Joe Biden, and his running mate, Kamala Harris, have accused Trump of rooting for violence amid unrest in Wisconsin.

“He views this as a political benefit,” Biden said in an interview on MSNBC. “He’s rooting for more violence, not less. And it’s clear about that.”

Of course he is. The show is all that matters. All of this destruction and death is fun to a man like the president.

Meanwhile, 183,000 Americans have died of Covid-19 and another 1,000 die every day, while Europe gets to enjoy a normal autumn, because our incompetent, nihilistic, narcissistic president cares about nothing other than enriching himself by any means available.

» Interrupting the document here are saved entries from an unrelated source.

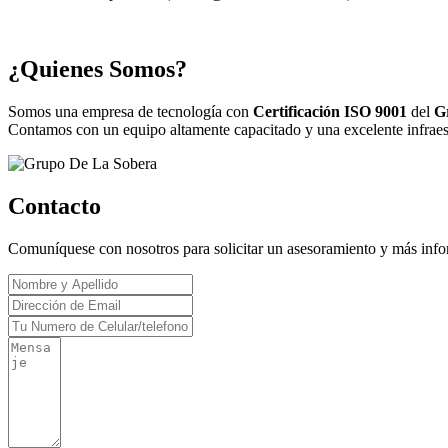
¿Quienes Somos?
Somos una empresa de tecnología con
Certificación ISO 9001
del
G
Contamos con un equipo altamente capacitado y una excelente infraestr
Contacto
Comuníquese con nosotros para solicitar un asesoramiento y más inf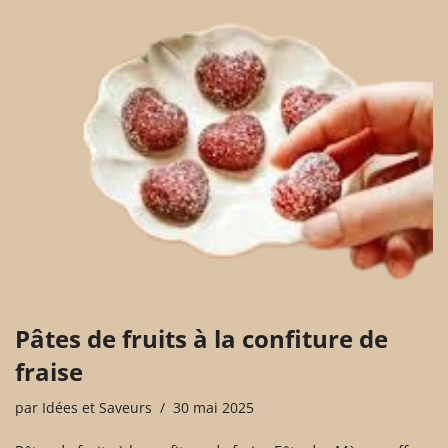
Pâtes de fruits à la confiture de
fraise
par
Idées et Saveurs
30 mai 2025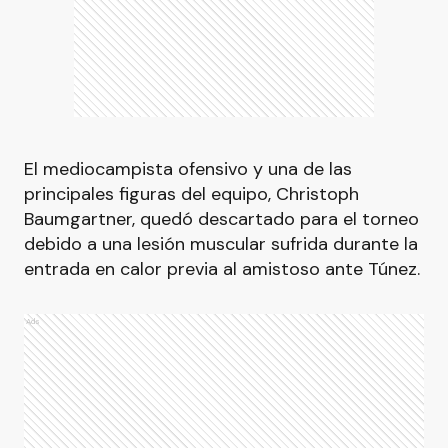
El mediocampista ofensivo y una de las
principales figuras del equipo, Christoph
Baumgartner, quedó descartado para el torneo
debido a una lesión muscular sufrida durante la
entrada en calor previa al amistoso ante Túnez.
Ads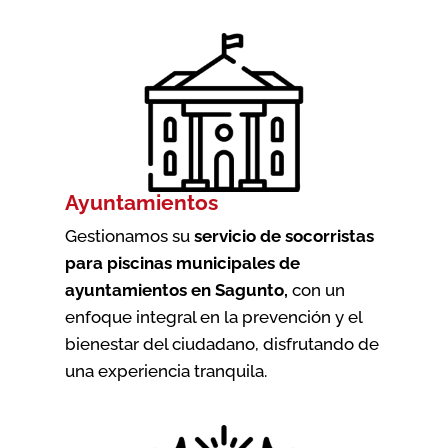
Ayuntamientos
Gestionamos su
servicio de socorristas
para piscinas municipales de
ayuntamientos en Sagunto
,
con un
enfoque integral en la prevención y el
bienestar del ciudadano, disfrutando de
una experiencia tranquila.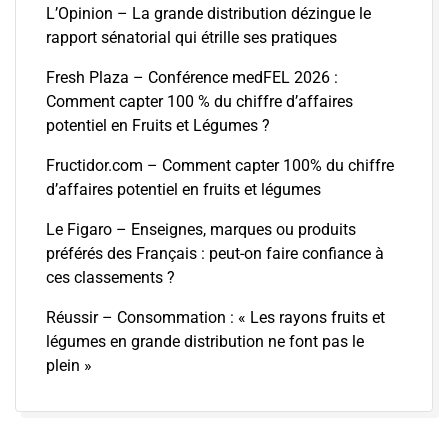
L’Opinion – La grande distribution dézingue le
rapport sénatorial qui étrille ses pratiques
Fresh Plaza – Conférence medFEL 2026 :
Comment capter 100 % du chiffre d’affaires
potentiel en Fruits et Légumes ?
Fructidor.com – Comment capter 100% du chiffre
d’affaires potentiel en fruits et légumes
Le Figaro – Enseignes, marques ou produits
préférés des Français : peut-on faire confiance à
ces classements ?
Réussir – Consommation : « Les rayons fruits et
légumes en grande distribution ne font pas le
plein »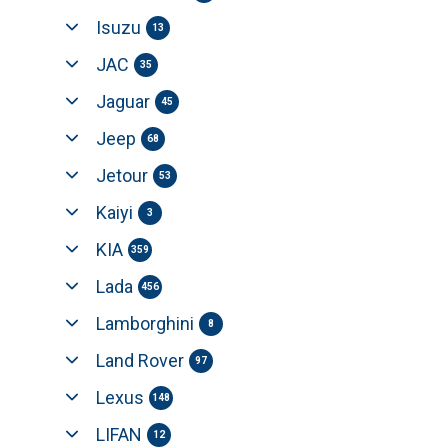
Isuzu
13
JAC
35
Jaguar
45
Jeep
68
Jetour
53
Kaiyi
3
KIA
359
Lada
456
Lamborghini
8
Land Rover
97
Lexus
148
LIFAN
12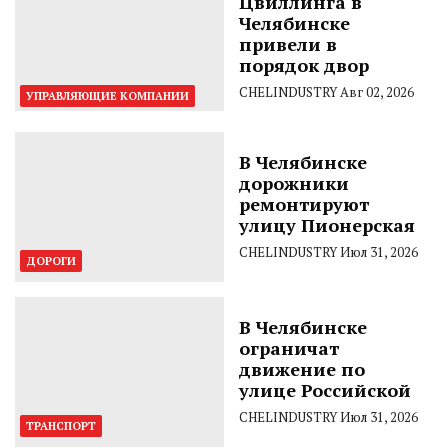
Цвиллинга в
Челябинске
привели в
порядок двор
CHELINDUSTRY
Авг 02, 2026
УПРАВЛЯЮЩИЕ КОМПАНИИ
В Челябинске
дорожники
ремонтируют
улицу Пионерская
CHELINDUSTRY
Июл 31, 2026
ДОРОГИ
В Челябинске
ограничат
движение по
улице Российской
CHELINDUSTRY
Июл 31, 2026
ТРАНСПОРТ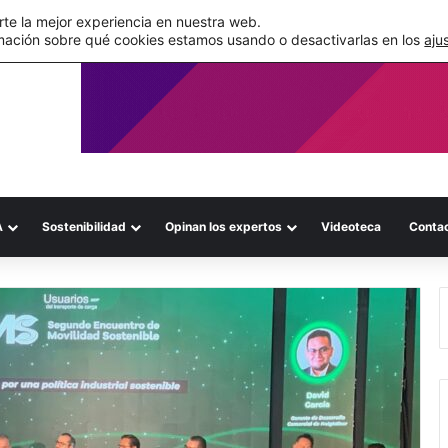
de su WMS en la nube
te la mejor experiencia en nuestra web.
mación sobre qué cookies estamos usando o desactivarlas en los
aju
A
Sostenibilidad
Opinan los expertos
Videoteca
Conta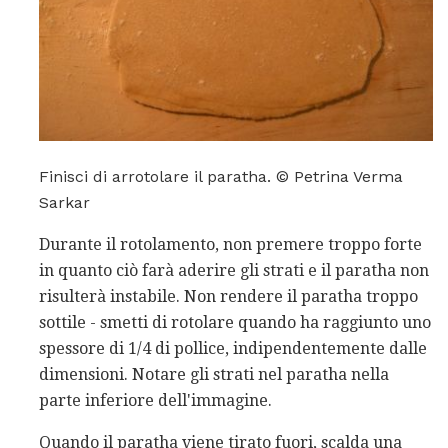
Finisci di arrotolare il paratha. © Petrina Verma
Sarkar
Durante il rotolamento, non premere troppo forte
in quanto ciò farà aderire gli strati e il paratha non
risulterà instabile. Non rendere il paratha troppo
sottile - smetti di rotolare quando ha raggiunto uno
spessore di 1/4 di pollice, indipendentemente dalle
dimensioni. Notare gli strati nel paratha nella
parte inferiore dell'immagine.
Quando il paratha viene tirato fuori, scalda una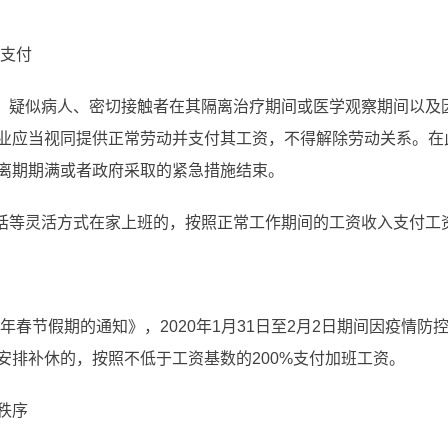
资支付
者、疑似病人、密切接触者在其隔离治疗期间或医学观察期间以及
业应当视同提供正常劳动并支付其工资，不得解除劳动关系。在
离期期满或者政府采取的紧急措施结束。
电话等灵活方式在家上班的，按照正常工作期间的工资收入支付工
0年春节假期的通知》，2020年1月31日至2月2日期间因疫情
安排补休的，按照不低于工资基数的200%支付加班工资。
秩序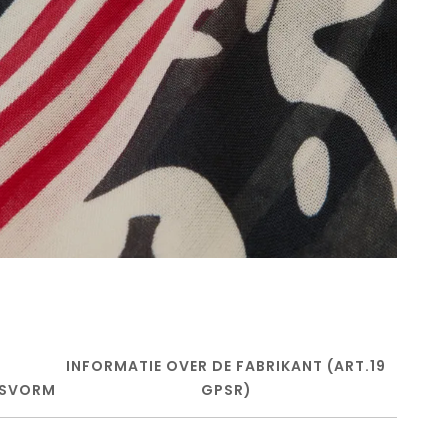
INFORMATIE OVER DE FABRIKANT (ART.19
SVORM
GPSR)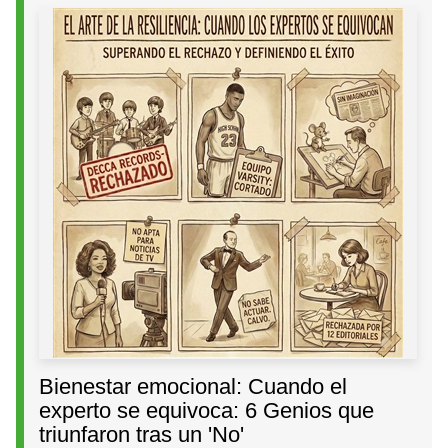
Bienestar emocional: Cuando el
experto se equivoca: 6 Genios que
triunfaron tras un 'No'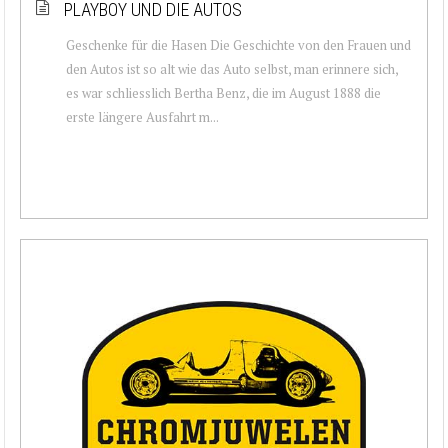
PLAYBOY UND DIE AUTOS
Geschenke für die Hasen Die Geschichte von den Frauen und
den Autos ist so alt wie das Auto selbst, man erinnere sich,
es war schliesslich Bertha Benz, die im August 1888 die
erste längere Ausfahrt m...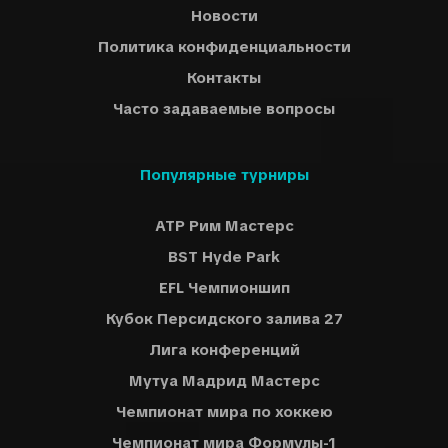
Новости
Политика конфиденциальности
Контакты
Часто задаваемые вопросы
Популярные турниры
ATP Рим Мастерс
BST Hyde Park
EFL Чемпионшип
Кубок Персидского залива 27
Лига конференций
Мутуа Мадрид Мастерс
Чемпионат мира по хоккею
Чемпионат мира Формулы-1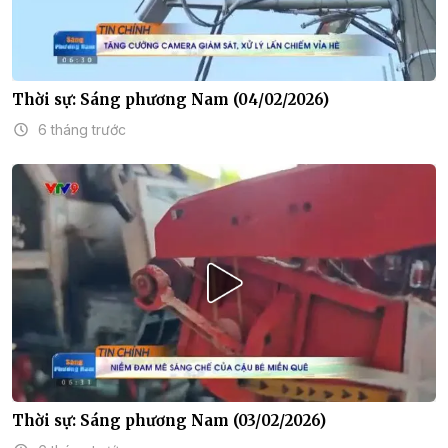
Thời sự: Sáng phương Nam (04/02/2026)
6 tháng trước
Thời sự: Sáng phương Nam (03/02/2026)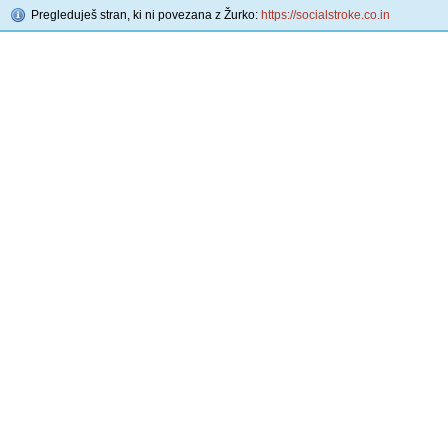
Pregleduješ stran, ki ni povezana z Žurko:
https://socialstroke.co.in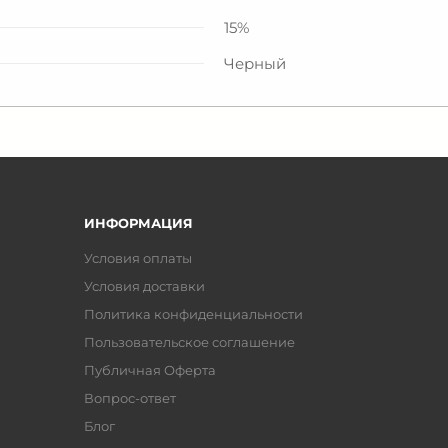
15%
Черный
ИНФОРМАЦИЯ
Условия оплаты
Условия доставки
Политика конфиденциальности
Пользовательское соглашение
Публичная Оферта
Вопрос-ответ
Блог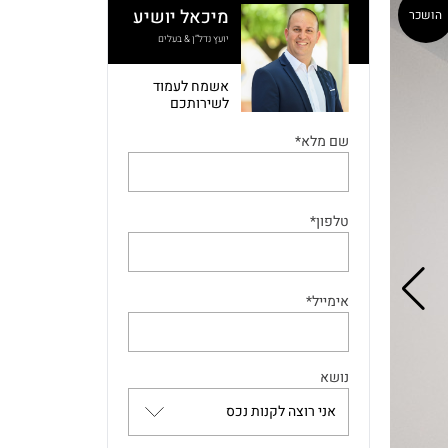
מיכאל יושיע
הושכר
יועץ נדל”ן & בעלים
אשמח לעמוד
לשירותכם
שם מלא*
טלפון*
אימייל*
נושא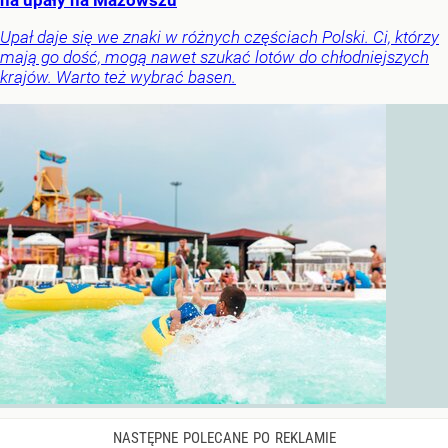
Upał daje się we znaki w różnych częściach Polski. Ci, którzy
mają go dość, mogą nawet szukać lotów do chłodniejszych
krajów. Warto też wybrać basen.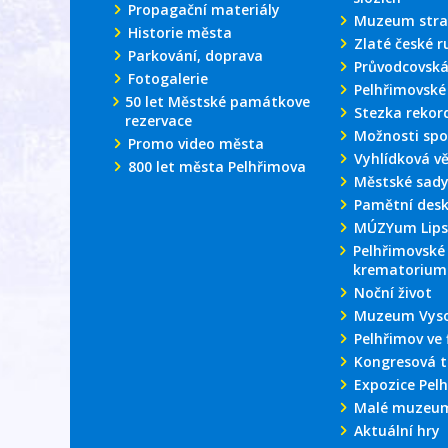
Propagační materiály
Muzeum stra
Historie města
Zlaté české r
Parkování, doprava
Průvodcovská
Fotogalerie
Pelhřimovské
50 let Městské památkove
Stezka rekor
rezervace
Možnosti spo
Promo video města
Vyhlídková v
800 let města Pelhřimova
Městské sad
Pamětní des
MÚZYum Lips
Pelhřimovské
krematorium
Noční život
Muzeum Vyso
Pelhřimov ve 
Kongresová t
Expozice Pel
Malé muzeum
Aktuální hry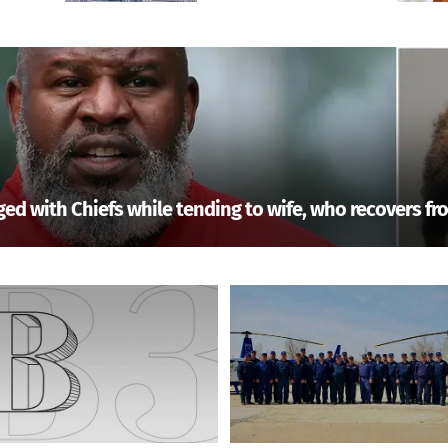
ed with Chiefs while tending to wife, who recovers fr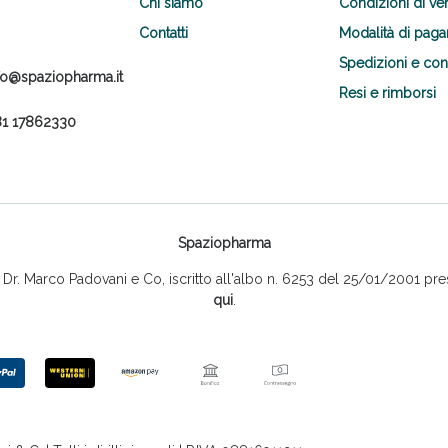
Chi siamo
Condizioni di ve
Contatti
Modalità di pag
Spedizioni e co
fo@spaziopharma.it
Resi e rimborsi
1 17862330
Spaziopharma
r. Marco Padovani e Co, iscritto all'albo n. 6253 del 25/01/2001 pres
qui
.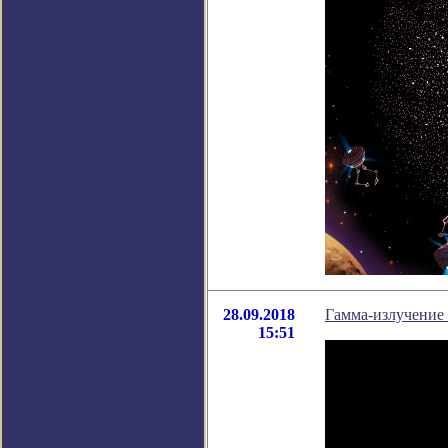
28.09.2018
Гамма-излучение
15:51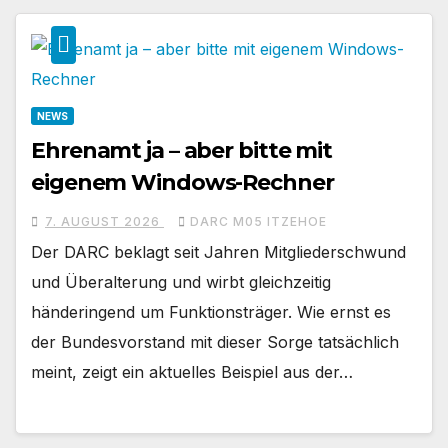
NEWS
Ehrenamt ja – aber bitte mit
eigenem Windows-Rechner
7. AUGUST 2026
DARC M05 ITZEHOE
Der DARC beklagt seit Jahren Mitgliederschwund
und Überalterung und wirbt gleichzeitig
händeringend um Funktionsträger. Wie ernst es
der Bundesvorstand mit dieser Sorge tatsächlich
meint, zeigt ein aktuelles Beispiel aus der…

How long is this going to take?

I'm sitting at my desk waiting for my work laptop to finish updating, a process now in its 24th minute, with "Working on updates 25%" on the screen for the past 5. Very frustrating; I have things to do today; and if I'd known how long it would take (I'm looking at you, help desk), I would have started the update when I left this evening.

So, all right, I'll read a few things:

My laptop has rebooted three times now and appears to have gotten up to 83% complete. I may in fact get something done today.